Following weeks of Wizards supporters showing up to Capital One Arena in Bradley Beal jerseys and confused as to why their star is in Phoenix, how he got there, and when, Ted Leonsis realizes he vastly underestimated the long-term effect Beal had on Chocolate City. This provokes a mental health awareness campaign on the risk that extended captivity poses to hostages, and the dangers of retaining homegrown stars.
Thankfully, the path back from Stockholm Syndrome doesn’t include a vaccine, so the Wiz owner doesn’t have to worry about Beal’s influence negating treatment.
In response to investors’ fears over an upcoming documentary about the franchise lacking drama, leaked correspondence reveals that the Shark Tank judge actively knew Irving would piss off Luka Doncic, and traded for the mercurial point guard with the intention of triggering the team’s superstar.
Will that lead to the dissolution of this iteration of Mavericks’ basketball? Subscribe to Paramount+, or NBA League Pass to find out!
Increased expectations and accountability brought by new coach Ime Udoka leads the third-year guard to request a demotion back to the G League Ignite, and to a time before winning mattered. Green’s candor peaks when he tells reporters, “Life is simpler when I can just shoot jumpers, and not worry about defense.”
Serious self-reflection, and isolation during Morant’s 25-game suspension for possession of a deadly weapon with intent to distribute self-incriminating footage leads the 24-year-old to take up the cloth and a new hobby spreading the word of God. Gone are the days of Shotgun Willies, and joy riding with loaded handguns as they’ve been replaced with the gospel, and a variety of uplifting hymns.
Bless Ja, Father, and give him the strength to avoid the devil’s temptations, and the will to overcome the hardships of trying to dunk on every 7-footer in the league.
Occasionally, you just have to let a growing boy get it out of his system, and hope the stimulation doesn’t result in a sex addiction.

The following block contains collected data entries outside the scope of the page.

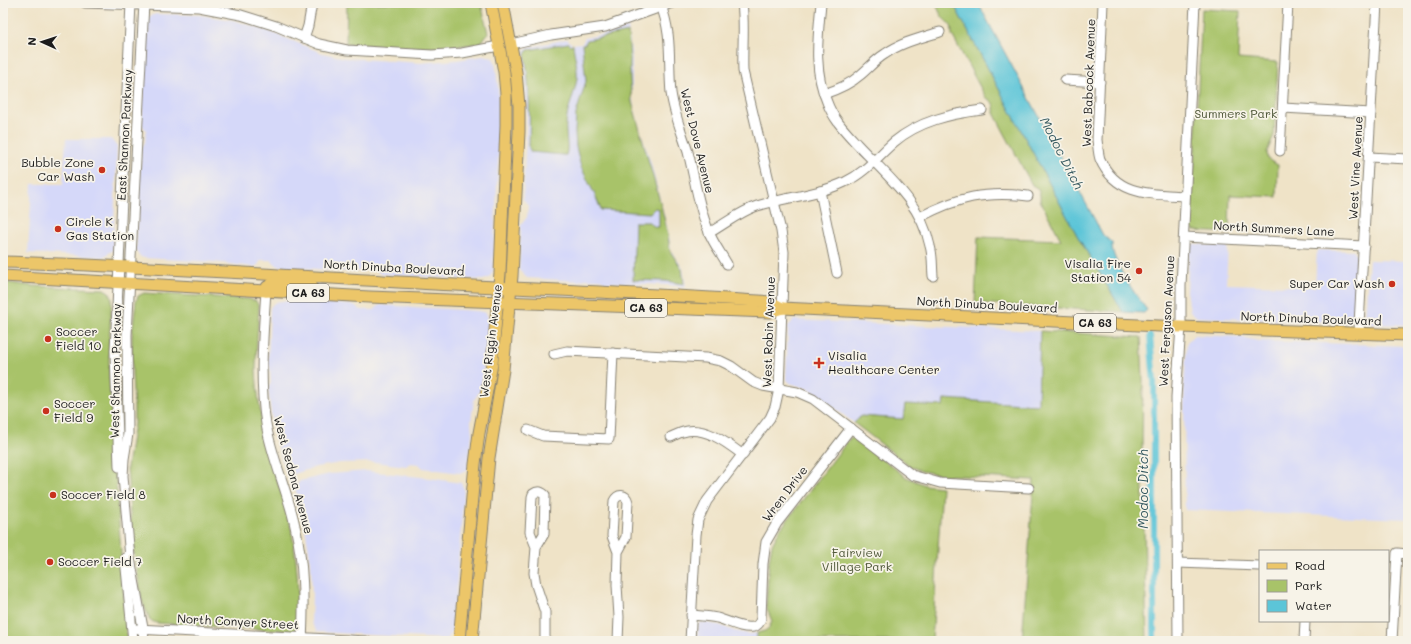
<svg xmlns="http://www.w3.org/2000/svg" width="1411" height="644" viewBox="0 0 1411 644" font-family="Mali,sans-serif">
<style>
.built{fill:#d5d8f9}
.green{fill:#a8c369;stroke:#627042}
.water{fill:#5cc5d8;stroke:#3c707a}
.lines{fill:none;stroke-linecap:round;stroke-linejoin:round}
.canal{stroke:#5cc5d8;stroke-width:6}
.minor-casing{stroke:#868072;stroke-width:11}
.major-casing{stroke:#868072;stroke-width:13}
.minor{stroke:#fff;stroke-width:9}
.major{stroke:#ecc669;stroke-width:11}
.poi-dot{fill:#c8321e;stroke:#f7f3e8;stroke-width:1.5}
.labels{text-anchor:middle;stroke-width:3.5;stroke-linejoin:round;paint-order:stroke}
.shield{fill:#f7f3e8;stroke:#5e5c59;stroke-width:1}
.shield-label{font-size:11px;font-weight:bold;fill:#1c1c1c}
.street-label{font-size:12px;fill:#1c1c1c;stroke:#f7f3e8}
.park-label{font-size:12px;fill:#4d5637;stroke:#f7f3e8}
.poi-label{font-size:12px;fill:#1c1c1c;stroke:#f7f3e8;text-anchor:start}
.water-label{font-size:13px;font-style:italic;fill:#32575e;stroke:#f7f3e8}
</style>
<rect width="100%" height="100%" fill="#f7f3e8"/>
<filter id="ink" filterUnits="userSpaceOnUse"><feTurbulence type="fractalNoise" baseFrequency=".025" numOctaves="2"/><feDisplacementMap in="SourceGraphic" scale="8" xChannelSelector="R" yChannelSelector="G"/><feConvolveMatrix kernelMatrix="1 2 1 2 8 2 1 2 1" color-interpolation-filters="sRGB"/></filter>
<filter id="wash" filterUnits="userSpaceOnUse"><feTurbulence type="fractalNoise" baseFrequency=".012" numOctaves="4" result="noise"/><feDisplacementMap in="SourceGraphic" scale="16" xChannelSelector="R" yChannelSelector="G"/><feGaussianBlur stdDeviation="0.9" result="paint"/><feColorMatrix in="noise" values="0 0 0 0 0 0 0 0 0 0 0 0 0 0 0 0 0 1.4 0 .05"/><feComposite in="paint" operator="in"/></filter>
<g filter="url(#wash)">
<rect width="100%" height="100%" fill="#efe3c7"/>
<g class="built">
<polygon points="156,14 200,15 233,20 266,30 322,53 346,58 421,63 456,60 484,56 493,58 495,62 498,86 500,120 493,272 489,278 483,280 381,274 377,271 374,267 363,266 360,270 356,272 278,266 271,260 261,260 258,265 254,267 214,262 144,258 139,256 136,250 141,149 145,142 146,130 142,125 146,23 150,16"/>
<polygon points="628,27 632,59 632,97 638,123 651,163 669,235 671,251 683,268 686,287 667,285 605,282 600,279 585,279 579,281 527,278 519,270 521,225 527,217 528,206 523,199 527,115 525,73 522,55 526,48 567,39 572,44 582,43 585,38 618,31"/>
<polygon points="66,139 111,139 117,147 113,250 103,257 28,253 32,184 63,184"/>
<polygon points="1193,244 1228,246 1226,284 1315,287 1317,250 1354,251 1357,255 1353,318 1347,323 1197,317 1190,311 1187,292 1189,247"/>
<polygon points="1369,260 1408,261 1408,325 1369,324 1365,318"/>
<polygon points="281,301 354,305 361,310 374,310 380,305 478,311 486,313 488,317 488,323 481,389 474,400 471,422 472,434 468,469 460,473 423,468 419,464 410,463 406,466 375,462 340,463 316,467 294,474 285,470 277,444 271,413 268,388 271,383 270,368 268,363 270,308 274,303"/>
<polygon points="794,320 1040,331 1038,405 944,399 943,406 905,404 903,419 861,416 854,423 816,394 808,389 790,383 786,379 788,326"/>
<polygon points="1194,335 1240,337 1258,341 1408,346 1408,519 1185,510 1184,385 1187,342"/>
<polygon points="367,471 429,478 461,483 464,489 453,631 446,639 317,632 311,622 312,596 311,564 306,533 295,487 300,481 330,474"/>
<polygon points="701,622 719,625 734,631 749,634 757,633 757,641 697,641 698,625"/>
</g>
<g class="green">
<polygon points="347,3 481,3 488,33 481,43 452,47 417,48 346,44"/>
<path d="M935,3H953L1078,237L1123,312L975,303L978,237L1061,240L1040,200C1041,193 1038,188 1032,185L994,113C995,106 993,100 986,98L952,35C952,22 950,26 943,18C940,14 938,8 935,3Z"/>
<polygon points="1202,9 1240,11 1238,59 1278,62 1274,135 1267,152 1268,159 1272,162 1278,165 1277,197 1230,195 1229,233 1194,231 1191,228"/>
<polygon points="628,32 630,59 630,79 632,102 661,205 668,235 670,251 682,269 684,284 666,281 633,280 635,222 649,222 655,227 659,227 659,209 655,208 650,213 601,210 595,195 581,167 576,147 575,132 576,114 586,81 582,44 585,44 587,40"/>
<path d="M568,43L570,45L573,44C574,55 578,67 577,78C575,94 567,108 566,124C565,133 569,148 566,155H564L531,152L529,148C530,117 530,86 525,54L528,50Z"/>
<polygon points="3,282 32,286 104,289 109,292 112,298 109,342 109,376 127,641 3,641"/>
<path d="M144,293L249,299L256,301L259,307C258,328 256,348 256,368C257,396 262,423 267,450C271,467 278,483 284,499C296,541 300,583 297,626L295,630L292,631L156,623L150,620L142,601L132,542L127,467L134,424V407L132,374V335L136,301L138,296Z"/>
<polygon points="1040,331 1141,337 1143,380 1142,452 1147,641 1022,641 1034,480 944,475 921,471 910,466 854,423 861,416 903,419 905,404 943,406 944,399 1038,405"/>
<polygon points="850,438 856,439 906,477 925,485 942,487 932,641 757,641 757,633 768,630 772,621 766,607 769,562 772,545 779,531"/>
</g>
<path class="water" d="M953,3H978L1103,235L1112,243C1111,262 1136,295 1147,310L1144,313L1123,312L1078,237Z"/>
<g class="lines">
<polyline class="canal" points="1150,336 1154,382 1154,641"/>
</g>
</g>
<g filter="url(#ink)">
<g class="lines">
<defs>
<g id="minor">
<polyline points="85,3 199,7 241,15 276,26 319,44 347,50 432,55 462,53 499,46"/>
<polyline points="144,3 127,335 128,434 124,459 123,476 130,558 143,628 144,641"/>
<path d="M660,3C673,35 668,61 671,93C674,114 682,133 688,152C695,179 698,207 709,232C713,243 721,253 727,264"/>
<path d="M821,3C818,37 813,70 827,102C833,119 845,131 857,144C886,175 921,202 930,246C933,256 932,266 933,276"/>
<path d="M1103,3L1097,140C1098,146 1098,153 1100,159C1116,196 1151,194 1185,196"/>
<polyline points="304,38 308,26 312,3"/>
<polyline points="511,44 551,35 605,27 672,3"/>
<polyline points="1065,80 1100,82"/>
<path d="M824,94C836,90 849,85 859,76C868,69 875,60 885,54C902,42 921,38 940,32"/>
<polyline points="1283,108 1371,113"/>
<polyline points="1280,151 1288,3"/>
<polyline points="1369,157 1408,159"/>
<polyline points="820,191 837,273"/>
<path d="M920,217C958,197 985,191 1028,196"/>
<path d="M709,233C725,224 739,212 757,206C786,197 818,195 845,182C865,173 878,156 894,142C919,121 950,114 982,110"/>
<polyline points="1184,237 1364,246"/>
<path d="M266,291C263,335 259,380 266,424C272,459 288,492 295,526C304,564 304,602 302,641"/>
<polyline points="1360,333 1359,324 1377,3"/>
<polyline points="554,354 567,351 706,358 721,361 731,366 753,382 763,386 797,392 813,399 912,475 940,483 1029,488"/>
<polyline points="528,430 543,436 609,439 613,353"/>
<path d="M671,437C675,435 679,433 683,432C704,425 727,443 743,455"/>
<polyline points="119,467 115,351 131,3"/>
<path d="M536,547L544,534L545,495C541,491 537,491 533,494L532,497L530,532L536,547L534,573L536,585L545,612V641"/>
<polyline points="125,558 133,641"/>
<polyline points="1178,563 1260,566"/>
<path d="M691,615C700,616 708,616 717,618C728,621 742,629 753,627C758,626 760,623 761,618L763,564L766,542L777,523L851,428"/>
<polyline points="137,629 366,641"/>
<path d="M618,641L619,617L617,585L618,552L612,536L614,501C618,493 626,494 628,502L626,537L618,552"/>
<path d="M690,641L696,535L698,520L707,501L770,418L775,407L779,389L784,252L781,231L743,71C742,48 745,26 742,3"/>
<polyline points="1178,641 1176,397 1181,327 1181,286 1195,3"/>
<polyline points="1304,641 1305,621"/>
<polyline points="1392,641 1397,553 1408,554"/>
</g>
<g id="major">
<path d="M3,262C147,266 291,276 435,284C547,290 659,294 771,302L782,308"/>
<polyline points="3,276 369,297 770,312 782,308 1181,327 1408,335"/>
<polyline points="266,291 267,287 274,283 311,284"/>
<polyline points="459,641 475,464 479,433 492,364 500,273 506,125 506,94 504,72 491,3"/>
<polyline points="472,641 489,458 503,370 508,317 512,276 519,132 519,106 516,72 503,3"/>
</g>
</defs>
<use href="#minor" class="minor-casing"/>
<use href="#major" class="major-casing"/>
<use href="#minor" class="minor"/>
<use href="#major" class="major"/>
</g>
</g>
<g class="poi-dot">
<circle cx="102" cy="170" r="4"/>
<circle cx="58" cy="229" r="4"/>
<circle cx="1139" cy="271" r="4"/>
<circle cx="1392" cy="284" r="4"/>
<circle cx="48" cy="339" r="4"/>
<path d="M817 357h4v4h4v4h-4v4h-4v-4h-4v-4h4z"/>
<circle cx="46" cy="411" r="4"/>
<circle cx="53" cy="495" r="4"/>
<circle cx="50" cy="562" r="4"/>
</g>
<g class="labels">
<g class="shield">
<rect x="287" y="284" width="42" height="18" rx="3"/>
<rect x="625" y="299" width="42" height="18" rx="3"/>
<rect x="1074" y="314" width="42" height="18" rx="3"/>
</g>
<g class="shield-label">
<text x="308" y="297">CA 63</text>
<text x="646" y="312">CA 63</text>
<text x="1095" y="327">CA 63</text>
</g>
<g class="street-label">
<text transform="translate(1089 83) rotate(-88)" y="4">West Babcock Avenue</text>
<text transform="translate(125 135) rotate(-87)" y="4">East Shannon Parkway</text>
<text transform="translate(697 141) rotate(76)" y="4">West Dove Avenue</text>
<text transform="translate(1356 168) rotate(-87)" y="4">West Vine Avenue</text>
<text transform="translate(1274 229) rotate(3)" y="4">North Summers Lane</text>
<text transform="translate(394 268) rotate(3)" y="4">North Dinuba Boulevard</text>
<text transform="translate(987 305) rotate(3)" y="4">North Dinuba Boulevard</text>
<text transform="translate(1311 319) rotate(2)" y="4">North Dinuba Boulevard</text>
<text transform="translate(1167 321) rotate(-87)" y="4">West Ferguson Avenue</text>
<text transform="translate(769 332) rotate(-88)" y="4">West Robin Avenue</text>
<text transform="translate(491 341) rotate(-83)" y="4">West Riggin Avenue</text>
<text transform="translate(116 371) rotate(-89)" y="4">West Shannon Parkway</text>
<text transform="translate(293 475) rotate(75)" y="4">West Sedona Avenue</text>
<text transform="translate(785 494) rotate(-53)" y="4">Wren Drive</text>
<text transform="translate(238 622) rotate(3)" y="4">North Conyer Street</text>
</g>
<g class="park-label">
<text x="1236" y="118">Summers Park</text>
<text x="857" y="557">Fairview<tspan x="857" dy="14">Village Park</tspan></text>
</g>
<g class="poi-label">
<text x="94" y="167" text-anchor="end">Bubble Zone<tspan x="94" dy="14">Car Wash</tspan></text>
<text x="66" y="226">Circle K<tspan x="66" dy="14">Gas Station</tspan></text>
<text x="1131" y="268" text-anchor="end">Visalia Fire<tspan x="1131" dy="14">Station 54</tspan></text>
<text x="1384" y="288" text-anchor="end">Super Car Wash</text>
<text x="56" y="336">Soccer<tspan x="56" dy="14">Field 10</tspan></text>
<text x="828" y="360">Visalia<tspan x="828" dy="14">Healthcare Center</tspan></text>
<text x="54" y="408">Soccer<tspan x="54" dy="14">Field 9</tspan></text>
<text x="61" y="499">Soccer Field 8</text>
<text x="58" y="566">Soccer Field 7</text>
</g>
<g class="water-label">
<text transform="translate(1062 153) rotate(63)" y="5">Modoc Ditch</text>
<text transform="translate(1143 489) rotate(-90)" y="5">Modoc Ditch</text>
</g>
</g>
<rect width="1411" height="644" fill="none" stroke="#f7f3e8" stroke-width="16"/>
<rect x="1259" y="550" width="130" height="72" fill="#f7f3e8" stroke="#9f9d96"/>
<rect x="1267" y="563" width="20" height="6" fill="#ecc669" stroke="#9f9d96"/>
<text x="1295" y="570" font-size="12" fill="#1c1c1c">Road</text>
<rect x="1267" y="580" width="20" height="12" fill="#a8c369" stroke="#9f9d96"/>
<text x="1295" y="590" font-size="12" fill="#1c1c1c">Park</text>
<rect x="1267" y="600" width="20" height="12" fill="#5cc5d8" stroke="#9f9d96"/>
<text x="1295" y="610" font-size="12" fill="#1c1c1c">Water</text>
<g transform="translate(42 42) rotate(273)" stroke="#f7f3e8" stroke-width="3" paint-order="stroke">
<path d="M0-3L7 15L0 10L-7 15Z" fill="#1c1c1c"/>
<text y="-6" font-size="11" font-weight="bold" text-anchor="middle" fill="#1c1c1c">N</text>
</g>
</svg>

In one of the most misguided attempts to refocus a franchise star, Pelicans’ brass sends Zion on a fornication vacation with the thought that this is just a phase, and his personal life will work itself out once he becomes a father (if he’s not already).
Happy f*cking, Zion!
The French have a saying: Insult my person, and I am not offended, but insult my wine, and I’ll start a war. Did you know Napoleon’s military conquests weren’t about small man’s syndrome at all? As a matter of fact, Ridley Scott’s new biopic starring Joaquin Phoenix as the titular general reveals grapes were his motivation, because if the entire world was French, there would be no swill.
However, seeing as Vic is 7-foot-4, he doesn’t need the spoils of victory to compensate for anything, nor is he obligated to toe the country credo on wine. Add in Gregg Popovich’s military background, and appreciation of (aspects of) America, and we’ve got the unlikeliest of converts before he even reaches legal drinking age.